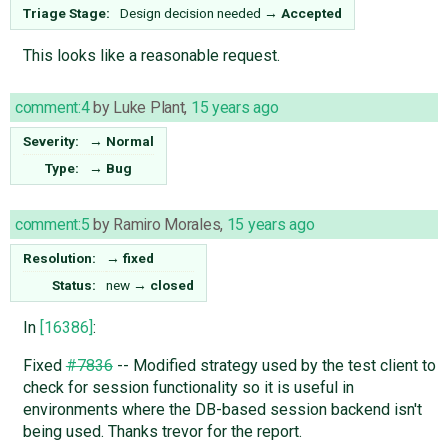
Triage Stage:
Design decision needed
→
Accepted
This looks like a reasonable request.
comment:4
by
Luke Plant
,
15 years ago
Severity:
→
Normal
Type:
→
Bug
comment:5
by
Ramiro Morales
,
15 years ago
Resolution:
→
fixed
Status:
new
→
closed
In
[16386]
:
Fixed
#7836
-- Modified strategy used by the test client to
check for session functionality so it is useful in
environments where the DB-based session backend isn't
being used. Thanks trevor for the report.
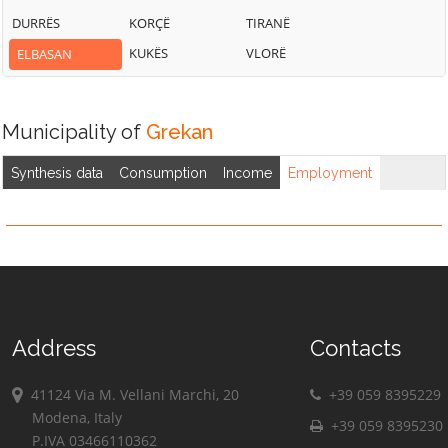
DURRËS
KORÇË
TIRANË
KUKËS
VLORË
ELBASAN
Municipality of
Grekan
Synthesis data
Consumption
Income
Employment
Address
Contacts
41124 Via M. Vellani Marchi, 20
+39 059 8395229
Modena, Italy
+39 059 8395230
P.IVA 03466110362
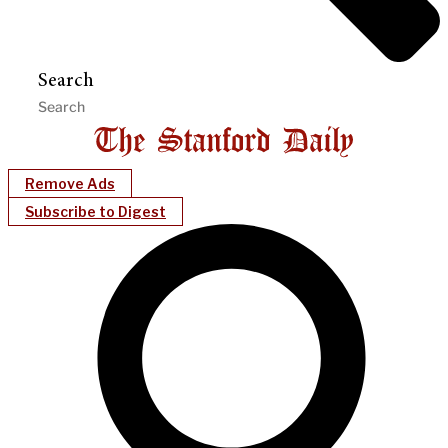
Search
Remove Ads
Subscribe to Digest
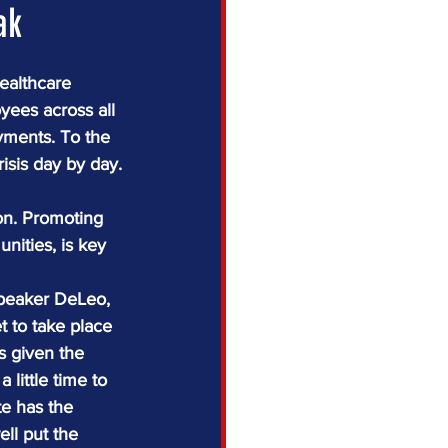
ak
ealthcare 
oyees across all 
yments. To the 
isis day by day.
ion. Promoting 
ities, is key 
Speaker DeLeo, 
t to take place 
s given the 
little time to 
e has the 
ll put the 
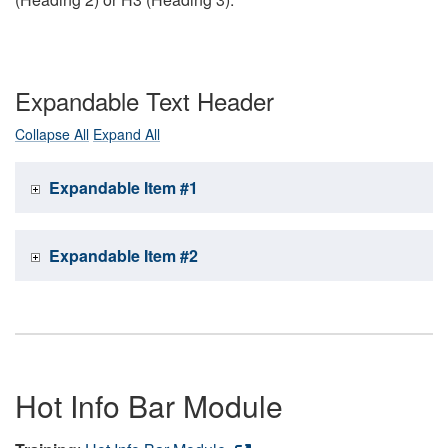
Expandable Text Header
Collapse All
Expand All
Expandable Item #1
Expandable Item #2
Hot Info Bar Module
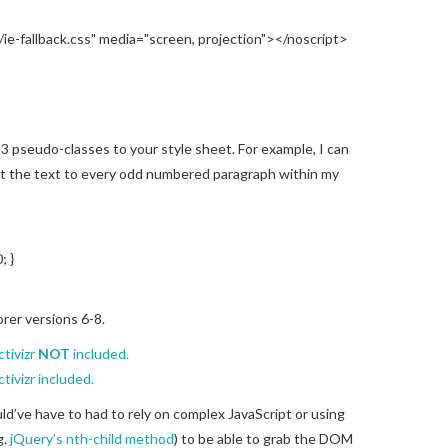
/ie-fallback.css" media="screen, projection"></noscript>
3 pseudo-classes to your style sheet. For example, I can
et the text to every odd numbered paragraph within my
; }
orer versions 6-8.
ctivizr
NOT
included.
tivizr included.
uld’ve have to had to rely on complex JavaScript or using
g.
jQuery’s nth-child method
) to be able to grab the DOM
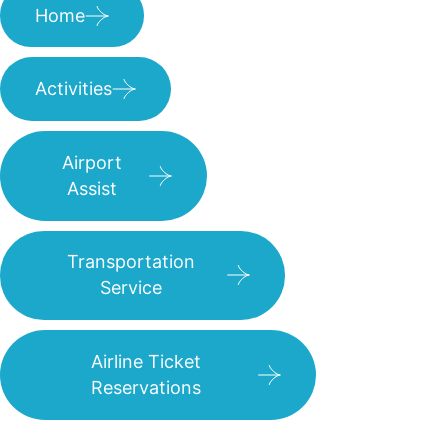
Home
Activities
Airport
Assist
Transportation
Service
Airline Ticket
Reservations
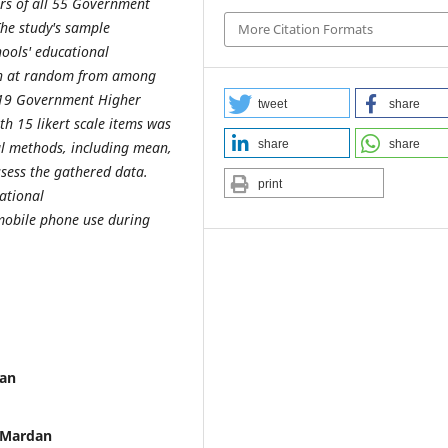
rs of all 55 Government
he study's sample
More Citation Formats
ools' educational
en at random from among
's 19 Government Higher
tweet
share
h 15 likert scale items was
share
share
cal methods, including mean,
ssess the gathered data.
print
cational
 mobile phone use during
dan
y Mardan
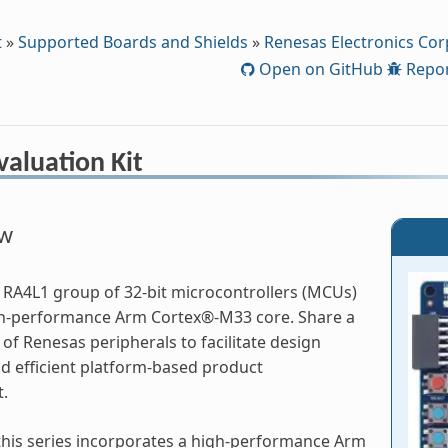
t
»
Supported Boards and Shields
»
Renesas Electronics Cor
Open on GitHub
Repor
aluation Kit
ew
RA4L1 group of 32-bit microcontrollers (MCUs)
gh-performance Arm Cortex®-M33 core. Share a
f Renesas peripherals to facilitate design
and efficient platform-based product
.
his series incorporates a high-performance Arm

※ ※ ※

How many lines in the items above contain "Expandable", matching upper and lower case exactly? Give only the number.

3